→ **Task to carry out**
In the entries below, the lines from the one with "Прочитайте отзывы наших клиентов" through the one with "De Stichting stimuleert met" are to be copied exactly; both ends count.

→ **Raw data**
=======

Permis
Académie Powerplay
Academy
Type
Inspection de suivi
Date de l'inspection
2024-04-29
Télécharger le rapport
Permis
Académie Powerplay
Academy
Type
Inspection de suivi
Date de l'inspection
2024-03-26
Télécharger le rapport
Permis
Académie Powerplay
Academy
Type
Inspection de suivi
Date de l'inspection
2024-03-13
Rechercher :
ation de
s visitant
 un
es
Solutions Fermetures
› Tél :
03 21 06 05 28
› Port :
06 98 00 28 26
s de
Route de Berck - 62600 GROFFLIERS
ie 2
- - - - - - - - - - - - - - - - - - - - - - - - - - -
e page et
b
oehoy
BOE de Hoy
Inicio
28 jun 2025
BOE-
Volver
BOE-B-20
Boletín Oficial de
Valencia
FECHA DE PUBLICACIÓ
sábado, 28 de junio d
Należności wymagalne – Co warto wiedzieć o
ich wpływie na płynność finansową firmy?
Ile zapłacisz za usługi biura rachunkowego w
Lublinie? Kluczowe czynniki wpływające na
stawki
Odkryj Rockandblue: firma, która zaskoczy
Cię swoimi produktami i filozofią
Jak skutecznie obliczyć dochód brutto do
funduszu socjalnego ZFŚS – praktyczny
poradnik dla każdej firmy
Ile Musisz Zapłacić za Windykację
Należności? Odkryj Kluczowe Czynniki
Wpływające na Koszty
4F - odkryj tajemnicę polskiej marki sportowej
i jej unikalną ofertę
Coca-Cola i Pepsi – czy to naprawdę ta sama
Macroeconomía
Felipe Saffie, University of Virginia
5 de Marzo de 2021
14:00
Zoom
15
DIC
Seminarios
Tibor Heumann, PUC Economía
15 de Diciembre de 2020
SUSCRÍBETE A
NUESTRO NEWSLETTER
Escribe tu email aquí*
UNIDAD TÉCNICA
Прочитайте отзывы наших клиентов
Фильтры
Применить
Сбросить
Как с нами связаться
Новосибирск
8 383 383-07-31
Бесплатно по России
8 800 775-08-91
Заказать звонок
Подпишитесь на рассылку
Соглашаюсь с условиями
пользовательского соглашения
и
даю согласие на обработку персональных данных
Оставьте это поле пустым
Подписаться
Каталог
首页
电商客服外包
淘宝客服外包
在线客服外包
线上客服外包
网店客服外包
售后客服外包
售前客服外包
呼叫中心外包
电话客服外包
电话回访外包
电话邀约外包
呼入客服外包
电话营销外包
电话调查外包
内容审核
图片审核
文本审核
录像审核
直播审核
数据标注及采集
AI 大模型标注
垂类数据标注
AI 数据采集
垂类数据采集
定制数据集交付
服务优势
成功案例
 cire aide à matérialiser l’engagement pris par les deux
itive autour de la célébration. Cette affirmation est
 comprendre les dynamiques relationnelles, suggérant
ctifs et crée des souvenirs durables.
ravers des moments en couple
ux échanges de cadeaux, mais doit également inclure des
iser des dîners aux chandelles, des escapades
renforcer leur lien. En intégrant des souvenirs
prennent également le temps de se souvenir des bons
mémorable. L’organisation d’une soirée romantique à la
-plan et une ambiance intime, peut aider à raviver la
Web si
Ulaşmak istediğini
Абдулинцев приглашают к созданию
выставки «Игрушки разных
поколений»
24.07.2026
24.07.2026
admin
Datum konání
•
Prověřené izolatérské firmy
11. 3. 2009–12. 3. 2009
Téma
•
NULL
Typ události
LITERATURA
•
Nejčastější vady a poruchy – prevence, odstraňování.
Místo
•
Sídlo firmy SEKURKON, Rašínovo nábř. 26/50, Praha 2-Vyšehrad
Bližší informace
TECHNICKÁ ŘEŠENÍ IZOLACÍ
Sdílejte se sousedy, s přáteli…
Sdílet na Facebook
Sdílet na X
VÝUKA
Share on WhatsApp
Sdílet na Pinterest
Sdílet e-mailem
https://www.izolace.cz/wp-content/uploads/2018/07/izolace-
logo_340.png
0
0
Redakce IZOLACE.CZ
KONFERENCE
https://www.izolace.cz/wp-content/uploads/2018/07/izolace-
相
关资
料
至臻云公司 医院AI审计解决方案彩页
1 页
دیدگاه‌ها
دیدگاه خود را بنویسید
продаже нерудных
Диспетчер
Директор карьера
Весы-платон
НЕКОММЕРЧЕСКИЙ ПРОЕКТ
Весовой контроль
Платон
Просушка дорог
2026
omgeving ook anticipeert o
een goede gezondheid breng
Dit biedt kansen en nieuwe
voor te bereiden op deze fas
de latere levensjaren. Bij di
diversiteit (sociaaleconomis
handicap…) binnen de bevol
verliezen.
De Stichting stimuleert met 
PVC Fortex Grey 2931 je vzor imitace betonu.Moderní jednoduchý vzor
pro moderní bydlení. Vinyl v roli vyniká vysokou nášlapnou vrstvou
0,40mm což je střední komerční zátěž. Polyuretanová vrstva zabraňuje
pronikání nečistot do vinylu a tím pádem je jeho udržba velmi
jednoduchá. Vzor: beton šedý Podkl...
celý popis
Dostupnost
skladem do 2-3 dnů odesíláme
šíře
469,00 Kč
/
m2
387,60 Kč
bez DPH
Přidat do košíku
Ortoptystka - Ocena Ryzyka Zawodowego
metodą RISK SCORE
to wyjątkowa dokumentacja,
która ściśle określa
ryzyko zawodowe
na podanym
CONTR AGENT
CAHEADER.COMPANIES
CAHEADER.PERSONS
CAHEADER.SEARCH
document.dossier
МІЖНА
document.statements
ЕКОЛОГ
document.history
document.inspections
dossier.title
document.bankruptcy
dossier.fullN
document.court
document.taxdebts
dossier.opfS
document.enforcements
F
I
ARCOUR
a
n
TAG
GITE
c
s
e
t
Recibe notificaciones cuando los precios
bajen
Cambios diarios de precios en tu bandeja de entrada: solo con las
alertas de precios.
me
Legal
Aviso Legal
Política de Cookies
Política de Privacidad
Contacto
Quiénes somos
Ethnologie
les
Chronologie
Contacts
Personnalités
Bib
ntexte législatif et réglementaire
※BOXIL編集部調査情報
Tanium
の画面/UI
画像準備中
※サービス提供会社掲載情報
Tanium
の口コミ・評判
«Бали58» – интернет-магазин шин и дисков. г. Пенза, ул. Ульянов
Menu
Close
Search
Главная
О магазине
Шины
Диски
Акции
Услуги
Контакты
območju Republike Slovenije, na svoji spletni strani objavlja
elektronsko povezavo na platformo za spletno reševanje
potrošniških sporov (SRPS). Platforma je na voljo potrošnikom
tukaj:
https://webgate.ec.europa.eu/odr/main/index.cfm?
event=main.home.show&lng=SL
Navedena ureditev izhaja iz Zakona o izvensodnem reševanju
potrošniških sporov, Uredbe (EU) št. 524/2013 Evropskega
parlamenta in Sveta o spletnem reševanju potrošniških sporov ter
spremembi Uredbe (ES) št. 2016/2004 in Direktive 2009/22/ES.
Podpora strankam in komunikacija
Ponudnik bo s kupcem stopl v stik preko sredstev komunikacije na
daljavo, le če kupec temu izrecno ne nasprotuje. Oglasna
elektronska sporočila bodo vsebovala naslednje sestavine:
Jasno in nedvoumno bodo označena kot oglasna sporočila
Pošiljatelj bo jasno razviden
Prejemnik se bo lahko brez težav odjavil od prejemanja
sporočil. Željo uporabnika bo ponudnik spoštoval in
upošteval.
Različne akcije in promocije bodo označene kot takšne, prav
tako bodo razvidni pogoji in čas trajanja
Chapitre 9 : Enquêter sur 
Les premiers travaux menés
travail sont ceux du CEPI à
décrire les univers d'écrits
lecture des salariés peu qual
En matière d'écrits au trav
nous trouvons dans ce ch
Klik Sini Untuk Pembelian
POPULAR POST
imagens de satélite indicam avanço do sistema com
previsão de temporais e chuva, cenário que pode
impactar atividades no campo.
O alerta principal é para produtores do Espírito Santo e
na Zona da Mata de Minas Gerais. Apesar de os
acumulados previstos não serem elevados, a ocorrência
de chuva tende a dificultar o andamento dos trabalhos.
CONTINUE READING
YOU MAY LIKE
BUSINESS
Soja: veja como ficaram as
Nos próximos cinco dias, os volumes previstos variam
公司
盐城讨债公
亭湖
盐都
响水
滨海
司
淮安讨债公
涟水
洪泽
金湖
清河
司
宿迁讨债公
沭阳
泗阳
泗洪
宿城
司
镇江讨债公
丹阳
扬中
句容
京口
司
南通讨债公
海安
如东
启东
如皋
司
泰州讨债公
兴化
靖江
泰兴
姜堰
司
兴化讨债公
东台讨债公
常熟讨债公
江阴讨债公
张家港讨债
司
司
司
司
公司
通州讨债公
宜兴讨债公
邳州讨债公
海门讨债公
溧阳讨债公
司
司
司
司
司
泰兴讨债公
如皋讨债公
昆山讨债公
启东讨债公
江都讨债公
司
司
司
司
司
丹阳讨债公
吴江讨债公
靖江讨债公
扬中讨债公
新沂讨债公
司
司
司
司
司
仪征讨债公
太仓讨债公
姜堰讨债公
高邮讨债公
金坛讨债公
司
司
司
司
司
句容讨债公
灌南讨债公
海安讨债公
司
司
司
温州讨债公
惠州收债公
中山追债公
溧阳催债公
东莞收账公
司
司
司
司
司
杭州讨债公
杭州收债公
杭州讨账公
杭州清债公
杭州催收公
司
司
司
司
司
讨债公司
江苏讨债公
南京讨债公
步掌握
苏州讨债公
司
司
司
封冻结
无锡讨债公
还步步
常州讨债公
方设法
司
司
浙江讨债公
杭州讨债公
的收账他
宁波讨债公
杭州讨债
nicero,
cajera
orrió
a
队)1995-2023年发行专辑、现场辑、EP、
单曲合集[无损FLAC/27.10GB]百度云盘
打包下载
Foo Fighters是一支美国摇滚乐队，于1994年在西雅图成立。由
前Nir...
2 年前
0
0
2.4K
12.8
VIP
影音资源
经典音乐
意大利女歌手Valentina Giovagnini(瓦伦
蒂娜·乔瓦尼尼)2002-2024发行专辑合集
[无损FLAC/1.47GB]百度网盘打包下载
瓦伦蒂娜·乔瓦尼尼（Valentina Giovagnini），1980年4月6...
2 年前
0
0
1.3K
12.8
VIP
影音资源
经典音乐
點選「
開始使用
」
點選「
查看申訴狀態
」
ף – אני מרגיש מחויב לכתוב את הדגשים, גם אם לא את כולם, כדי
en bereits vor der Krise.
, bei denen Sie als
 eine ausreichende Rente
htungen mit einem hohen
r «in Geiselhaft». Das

=======

→ **Task solution**
Прочитайте отзывы наших клиентов
Фильтры
Применить
Сбросить
Как с нами связаться
Новосибирск
8 383 383-07-31
Бесплатно по России
8 800 775-08-91
Заказать звонок
Подпишитесь на рассылку
Соглашаюсь с условиями
пользовательского соглашения
и
даю согласие на обработку персональных данных
Оставьте это поле пустым
Подписаться
Каталог
首页
电商客服外包
淘宝客服外包
在线客服外包
线上客服外包
网店客服外包
售后客服外包
售前客服外包
呼叫中心外包
电话客服外包
电话回访外包
电话邀约外包
呼入客服外包
电话营销外包
电话调查外包
内容审核
图片审核
文本审核
录像审核
直播审核
数据标注及采集
AI 大模型标注
垂类数据标注
AI 数据采集
垂类数据采集
定制数据集交付
服务优势
成功案例
 cire aide à matérialiser l’engagement pris par les deux
itive autour de la célébration. Cette affirmation est
 comprendre les dynamiques relationnelles, suggérant
ctifs et crée des souvenirs durables.
ravers des moments en couple
ux échanges de cadeaux, mais doit également inclure des
iser des dîners aux chandelles, des escapades
renforcer leur lien. En intégrant des souvenirs
prennent également le temps de se souvenir des bons
mémorable. L’organisation d’une soirée romantique à la
-plan et une ambiance intime, peut aider à raviver la
Web si
Ulaşmak istediğini
Абдулинцев приглашают к созданию
выставки «Игрушки разных
поколений»
24.07.2026
24.07.2026
admin
Datum konání
•
Prověřené izolatérské firmy
11. 3. 2009–12. 3. 2009
Téma
•
NULL
Typ události
LITERATURA
•
Nejčastější vady a poruchy – prevence, odstraňování.
Místo
•
Sídlo firmy SEKURKON, Rašínovo nábř. 26/50, Praha 2-Vyšehrad
Bližší informace
TECHNICKÁ ŘEŠENÍ IZOLACÍ
Sdílejte se sousedy, s přáteli…
Sdílet na Facebook
Sdílet na X
VÝUKA
Share on WhatsApp
Sdílet na Pinterest
Sdílet e-mailem
https://www.izolace.cz/wp-content/uploads/2018/07/izolace-
logo_340.png
0
0
Redakce IZOLACE.CZ
KONFERENCE
https://www.izolace.cz/wp-content/uploads/2018/07/izolace-
相
关资
料
至臻云公司 医院AI审计解决方案彩页
1 页
دیدگاه‌ها
دیدگاه خود را بنویسید
продаже нерудных
Диспетчер
Директор карьера
Весы-платон
НЕКОММЕРЧЕСКИЙ ПРОЕКТ
Весовой контроль
Платон
Просушка дорог
2026
omgeving ook anticipeert o
een goede gezondheid breng
Dit biedt kansen en nieuwe
voor te bereiden op deze fas
de latere levensjaren. Bij di
diversiteit (sociaaleconomis
handicap…) binnen de bevol
verliezen.
De Stichting stimuleert met 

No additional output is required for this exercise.